The state of the meat market in England is already affecting the South Australian squatter very materially,—as also the squatters in the other colonies. I left England in May, 1871, and at that time Australian meats had only begun to make their way in the London markets. In speaking of the Queensland meat-preserving companies as I found them in August and September, 1871, I spoke almost with doubt of the trade;—for there was doubt when I was in Queensland. But when I was in South Australia in April, 1872, the trade was established, and squatters were already calculating that the carcase should not in future be made to give way altogether to the wool. Meat, which is in round figures 10d. a pound in London, costs but 2d. a pound in South Australia. Then arises the question whether meat can be carried half-way round the globe in a good condition, or whether its nature makes it impossible that good mutton should be imported from Australia as well as good wool. That bad mutton may be imported,—that is, mutton which has been changed from good to bad by processes of cooking and packing previous to exportation,—we have known for some time. That any Australian meat has as yet reached the English market in a state that would enable it to compete with English meat, I do not believe. I feel sure that none has done so. But every mail during the latter months of my sojourn in Australia brought out tidings that the trade was on the increase,—so that when I left the colonies sheep were worth 3s. or 4s. a head more for butchers than they were twelve months earlier, when I arrived at Melbourne. Three shillings a head is certainly not much on a sheep in England,—where the animal at twelve months old may be worth from £3 10s. to £4. But in Australia, where 10s. a head is even now a good price, the difference is very large. When I reached Melbourne in July, 1871, I was told at a meat-preserving company that they could not afford to give more than 6s. a sheep. All that goes home to England is, after all, but a morsel to the markets of that little island; but to this wide continent the preparation of that morsel is most important.

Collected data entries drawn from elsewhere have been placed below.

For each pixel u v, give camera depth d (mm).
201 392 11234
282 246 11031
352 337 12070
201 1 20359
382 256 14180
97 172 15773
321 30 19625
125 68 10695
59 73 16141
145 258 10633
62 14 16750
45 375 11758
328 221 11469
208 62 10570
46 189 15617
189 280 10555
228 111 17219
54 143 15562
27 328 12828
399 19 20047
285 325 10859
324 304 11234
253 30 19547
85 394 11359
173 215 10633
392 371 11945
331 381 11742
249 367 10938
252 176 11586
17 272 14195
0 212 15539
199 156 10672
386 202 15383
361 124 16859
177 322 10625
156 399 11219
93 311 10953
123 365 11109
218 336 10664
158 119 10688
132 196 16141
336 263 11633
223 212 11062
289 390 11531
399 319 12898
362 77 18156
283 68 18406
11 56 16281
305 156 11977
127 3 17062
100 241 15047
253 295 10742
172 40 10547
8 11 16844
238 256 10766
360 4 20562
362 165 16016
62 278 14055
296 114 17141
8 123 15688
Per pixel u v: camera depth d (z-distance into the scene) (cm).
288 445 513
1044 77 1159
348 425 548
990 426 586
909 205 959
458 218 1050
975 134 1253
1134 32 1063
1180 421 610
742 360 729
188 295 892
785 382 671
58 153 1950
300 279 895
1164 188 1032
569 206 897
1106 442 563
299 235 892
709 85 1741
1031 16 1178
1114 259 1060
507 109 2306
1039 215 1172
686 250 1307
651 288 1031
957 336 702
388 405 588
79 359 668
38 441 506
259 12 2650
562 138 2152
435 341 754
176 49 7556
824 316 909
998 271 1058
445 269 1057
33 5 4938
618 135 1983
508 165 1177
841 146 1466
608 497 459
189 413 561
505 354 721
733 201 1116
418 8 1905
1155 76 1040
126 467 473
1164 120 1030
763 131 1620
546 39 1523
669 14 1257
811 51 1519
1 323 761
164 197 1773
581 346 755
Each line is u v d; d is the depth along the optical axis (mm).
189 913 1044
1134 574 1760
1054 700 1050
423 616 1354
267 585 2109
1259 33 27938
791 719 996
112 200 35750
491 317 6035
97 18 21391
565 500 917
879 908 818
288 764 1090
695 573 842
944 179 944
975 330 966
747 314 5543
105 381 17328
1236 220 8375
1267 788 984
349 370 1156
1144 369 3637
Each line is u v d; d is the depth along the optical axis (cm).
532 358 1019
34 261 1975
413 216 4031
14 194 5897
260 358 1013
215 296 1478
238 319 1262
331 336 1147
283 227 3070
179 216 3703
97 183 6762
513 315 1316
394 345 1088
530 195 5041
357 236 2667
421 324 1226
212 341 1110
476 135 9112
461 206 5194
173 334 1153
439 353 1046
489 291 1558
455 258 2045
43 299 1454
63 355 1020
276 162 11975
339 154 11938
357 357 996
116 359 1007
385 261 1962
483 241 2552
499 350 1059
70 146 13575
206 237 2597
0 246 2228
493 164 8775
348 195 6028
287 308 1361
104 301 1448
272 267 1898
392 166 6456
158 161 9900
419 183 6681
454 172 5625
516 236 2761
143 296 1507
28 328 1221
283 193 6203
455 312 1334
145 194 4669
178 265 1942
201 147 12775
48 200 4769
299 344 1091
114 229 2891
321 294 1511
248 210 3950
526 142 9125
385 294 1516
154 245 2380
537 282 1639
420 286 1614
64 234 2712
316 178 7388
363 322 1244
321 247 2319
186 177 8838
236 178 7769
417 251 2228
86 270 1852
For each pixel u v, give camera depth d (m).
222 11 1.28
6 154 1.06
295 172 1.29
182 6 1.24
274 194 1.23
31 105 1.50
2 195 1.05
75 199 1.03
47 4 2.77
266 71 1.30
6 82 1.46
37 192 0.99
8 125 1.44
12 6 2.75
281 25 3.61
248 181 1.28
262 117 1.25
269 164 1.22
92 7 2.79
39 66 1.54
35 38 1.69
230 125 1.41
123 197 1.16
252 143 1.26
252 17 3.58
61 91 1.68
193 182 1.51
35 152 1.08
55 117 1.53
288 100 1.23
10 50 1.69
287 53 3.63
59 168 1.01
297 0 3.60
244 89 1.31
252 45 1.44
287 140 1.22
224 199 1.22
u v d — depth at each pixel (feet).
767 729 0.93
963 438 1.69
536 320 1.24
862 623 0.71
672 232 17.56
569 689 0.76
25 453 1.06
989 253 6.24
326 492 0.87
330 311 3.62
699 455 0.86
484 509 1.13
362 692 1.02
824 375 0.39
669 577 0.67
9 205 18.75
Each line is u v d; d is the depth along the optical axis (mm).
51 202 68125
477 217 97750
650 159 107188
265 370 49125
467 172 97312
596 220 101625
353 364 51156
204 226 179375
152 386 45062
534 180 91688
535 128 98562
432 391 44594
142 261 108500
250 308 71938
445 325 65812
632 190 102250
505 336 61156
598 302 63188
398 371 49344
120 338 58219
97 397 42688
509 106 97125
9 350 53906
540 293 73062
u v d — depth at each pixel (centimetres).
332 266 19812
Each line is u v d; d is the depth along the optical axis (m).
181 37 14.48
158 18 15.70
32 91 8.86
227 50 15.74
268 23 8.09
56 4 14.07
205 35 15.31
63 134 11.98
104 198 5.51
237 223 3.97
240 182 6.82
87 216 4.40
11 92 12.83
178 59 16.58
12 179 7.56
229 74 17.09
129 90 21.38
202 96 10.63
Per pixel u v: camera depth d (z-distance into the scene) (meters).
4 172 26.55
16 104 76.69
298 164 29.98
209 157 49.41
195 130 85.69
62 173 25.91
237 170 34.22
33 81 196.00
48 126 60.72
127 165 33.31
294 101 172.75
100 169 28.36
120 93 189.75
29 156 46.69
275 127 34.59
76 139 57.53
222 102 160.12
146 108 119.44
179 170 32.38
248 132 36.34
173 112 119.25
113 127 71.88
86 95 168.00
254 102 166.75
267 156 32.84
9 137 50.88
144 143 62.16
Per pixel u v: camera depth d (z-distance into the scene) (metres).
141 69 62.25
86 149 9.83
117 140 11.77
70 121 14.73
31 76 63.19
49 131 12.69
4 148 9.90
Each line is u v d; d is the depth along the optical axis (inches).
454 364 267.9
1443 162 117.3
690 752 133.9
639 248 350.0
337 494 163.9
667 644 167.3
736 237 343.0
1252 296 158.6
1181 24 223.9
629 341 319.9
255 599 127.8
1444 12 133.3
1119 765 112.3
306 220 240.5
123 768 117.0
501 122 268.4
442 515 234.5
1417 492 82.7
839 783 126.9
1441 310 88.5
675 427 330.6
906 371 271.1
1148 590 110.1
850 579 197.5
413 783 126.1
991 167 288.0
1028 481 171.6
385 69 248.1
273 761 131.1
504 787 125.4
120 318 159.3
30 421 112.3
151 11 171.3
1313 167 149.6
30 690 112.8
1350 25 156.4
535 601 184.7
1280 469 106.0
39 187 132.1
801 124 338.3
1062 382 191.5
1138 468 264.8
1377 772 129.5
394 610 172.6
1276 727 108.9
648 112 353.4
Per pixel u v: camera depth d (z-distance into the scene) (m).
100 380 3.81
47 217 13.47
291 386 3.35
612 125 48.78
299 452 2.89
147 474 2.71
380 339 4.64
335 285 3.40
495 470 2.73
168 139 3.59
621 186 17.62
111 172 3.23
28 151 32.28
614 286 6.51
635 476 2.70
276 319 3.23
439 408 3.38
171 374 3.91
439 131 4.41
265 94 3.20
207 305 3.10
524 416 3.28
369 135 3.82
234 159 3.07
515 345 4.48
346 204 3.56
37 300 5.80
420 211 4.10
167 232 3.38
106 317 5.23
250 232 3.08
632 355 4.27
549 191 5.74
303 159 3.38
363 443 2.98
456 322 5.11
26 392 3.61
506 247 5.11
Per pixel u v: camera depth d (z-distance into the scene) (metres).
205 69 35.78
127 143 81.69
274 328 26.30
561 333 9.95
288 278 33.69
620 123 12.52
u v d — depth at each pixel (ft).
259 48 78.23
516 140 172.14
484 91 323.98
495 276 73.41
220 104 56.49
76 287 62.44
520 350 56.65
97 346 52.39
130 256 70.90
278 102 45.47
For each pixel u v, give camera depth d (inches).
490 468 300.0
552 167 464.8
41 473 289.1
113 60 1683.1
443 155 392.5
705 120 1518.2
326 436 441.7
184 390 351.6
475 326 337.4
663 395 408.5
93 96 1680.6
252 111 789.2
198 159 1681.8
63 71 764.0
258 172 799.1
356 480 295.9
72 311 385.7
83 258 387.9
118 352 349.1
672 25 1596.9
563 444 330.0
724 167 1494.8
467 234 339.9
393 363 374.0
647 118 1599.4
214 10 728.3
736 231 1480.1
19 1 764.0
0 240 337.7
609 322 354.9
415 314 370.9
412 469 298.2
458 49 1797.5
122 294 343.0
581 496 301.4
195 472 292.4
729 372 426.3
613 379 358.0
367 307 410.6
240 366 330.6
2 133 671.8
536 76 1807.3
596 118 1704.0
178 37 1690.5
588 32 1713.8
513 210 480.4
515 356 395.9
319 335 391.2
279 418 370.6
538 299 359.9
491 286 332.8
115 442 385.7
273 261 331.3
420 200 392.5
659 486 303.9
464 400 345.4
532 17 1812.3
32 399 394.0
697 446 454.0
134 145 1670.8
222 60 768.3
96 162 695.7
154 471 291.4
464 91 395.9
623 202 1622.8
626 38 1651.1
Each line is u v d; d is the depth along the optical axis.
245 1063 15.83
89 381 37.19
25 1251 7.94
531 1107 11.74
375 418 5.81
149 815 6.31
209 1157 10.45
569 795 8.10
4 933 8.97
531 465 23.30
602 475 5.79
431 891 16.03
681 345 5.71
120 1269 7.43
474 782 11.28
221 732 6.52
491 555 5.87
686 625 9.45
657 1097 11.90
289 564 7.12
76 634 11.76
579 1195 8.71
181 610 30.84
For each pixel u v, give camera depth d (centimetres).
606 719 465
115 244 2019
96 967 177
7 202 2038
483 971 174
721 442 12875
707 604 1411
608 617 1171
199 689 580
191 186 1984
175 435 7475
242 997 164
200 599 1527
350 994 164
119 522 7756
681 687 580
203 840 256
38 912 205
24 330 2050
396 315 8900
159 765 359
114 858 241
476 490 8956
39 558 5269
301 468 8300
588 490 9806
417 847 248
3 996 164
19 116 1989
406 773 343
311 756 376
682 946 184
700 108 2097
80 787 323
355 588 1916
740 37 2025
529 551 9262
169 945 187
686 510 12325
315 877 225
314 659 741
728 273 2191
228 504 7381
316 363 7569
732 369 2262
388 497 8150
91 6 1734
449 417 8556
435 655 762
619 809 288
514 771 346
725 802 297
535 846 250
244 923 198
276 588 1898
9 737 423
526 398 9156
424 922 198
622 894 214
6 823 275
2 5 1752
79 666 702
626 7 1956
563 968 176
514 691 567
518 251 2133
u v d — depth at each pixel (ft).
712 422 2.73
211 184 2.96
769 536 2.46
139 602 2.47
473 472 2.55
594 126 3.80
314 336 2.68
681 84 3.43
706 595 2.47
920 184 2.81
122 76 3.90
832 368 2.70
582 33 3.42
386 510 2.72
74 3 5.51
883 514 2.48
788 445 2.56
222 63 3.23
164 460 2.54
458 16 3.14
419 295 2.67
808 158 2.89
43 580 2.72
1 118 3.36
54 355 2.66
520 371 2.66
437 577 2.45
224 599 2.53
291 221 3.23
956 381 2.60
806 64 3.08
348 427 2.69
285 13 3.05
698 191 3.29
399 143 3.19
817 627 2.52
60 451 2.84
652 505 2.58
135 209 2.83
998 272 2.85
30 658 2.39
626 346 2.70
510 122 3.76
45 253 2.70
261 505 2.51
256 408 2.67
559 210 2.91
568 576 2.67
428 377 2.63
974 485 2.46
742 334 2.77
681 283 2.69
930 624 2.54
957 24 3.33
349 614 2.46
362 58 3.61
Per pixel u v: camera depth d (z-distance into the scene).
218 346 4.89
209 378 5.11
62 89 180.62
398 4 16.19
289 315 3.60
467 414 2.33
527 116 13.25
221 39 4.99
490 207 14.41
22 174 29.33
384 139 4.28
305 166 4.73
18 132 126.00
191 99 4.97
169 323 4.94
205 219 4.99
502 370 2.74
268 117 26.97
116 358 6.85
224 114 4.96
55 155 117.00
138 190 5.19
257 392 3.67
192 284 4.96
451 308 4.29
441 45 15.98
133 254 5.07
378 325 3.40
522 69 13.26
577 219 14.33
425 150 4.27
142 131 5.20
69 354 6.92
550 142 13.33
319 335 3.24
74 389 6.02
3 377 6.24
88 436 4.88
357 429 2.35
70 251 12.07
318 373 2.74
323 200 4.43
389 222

In the district of which I am speaking the sheep are all “paddocked,”—that is to say, kept in by fences,—so that shepherding is unnecessary. I hope that I have already made clear to my reader the difference between shepherding sheep and paddocking sheep. I found that brush fences had been made at the rate of about £23 a mile. A brush fence, made of loose timber and wood, is not so neat as a wire fence, but it is equally serviceable for sheep;—and when fences have to be made by hundreds of miles, the difference in expenditure is considerable. A wire fence that will keep in sheep and lambs, can hardly be put up for less than £40 a mile. Five wires would suffice for sheep, but the lamb requires a lower wire to restrain his innocence. Nothing, I think, gives a surer proof of the wealth of the Australian colonies generally, than the immense amount of fencing that has been put up within the last ten years. A run of twenty miles square, or containing 400 square miles, equal to 256,000 acres, is by no means excessive in size, though it is about as big as a small English county. The squatter who intends to paddock his sheep instead of hiring shepherds to go about with them, has to divide his area into perhaps twenty different paddocks. Should he do this, with the smallest possible amount of distance of partitions, he would have to make 240 miles of fencing. At the station which I visited we had come again upon timber, though the country was by no means thickly wooded. But when there is no timber near, the cost of fencing is more than doubled.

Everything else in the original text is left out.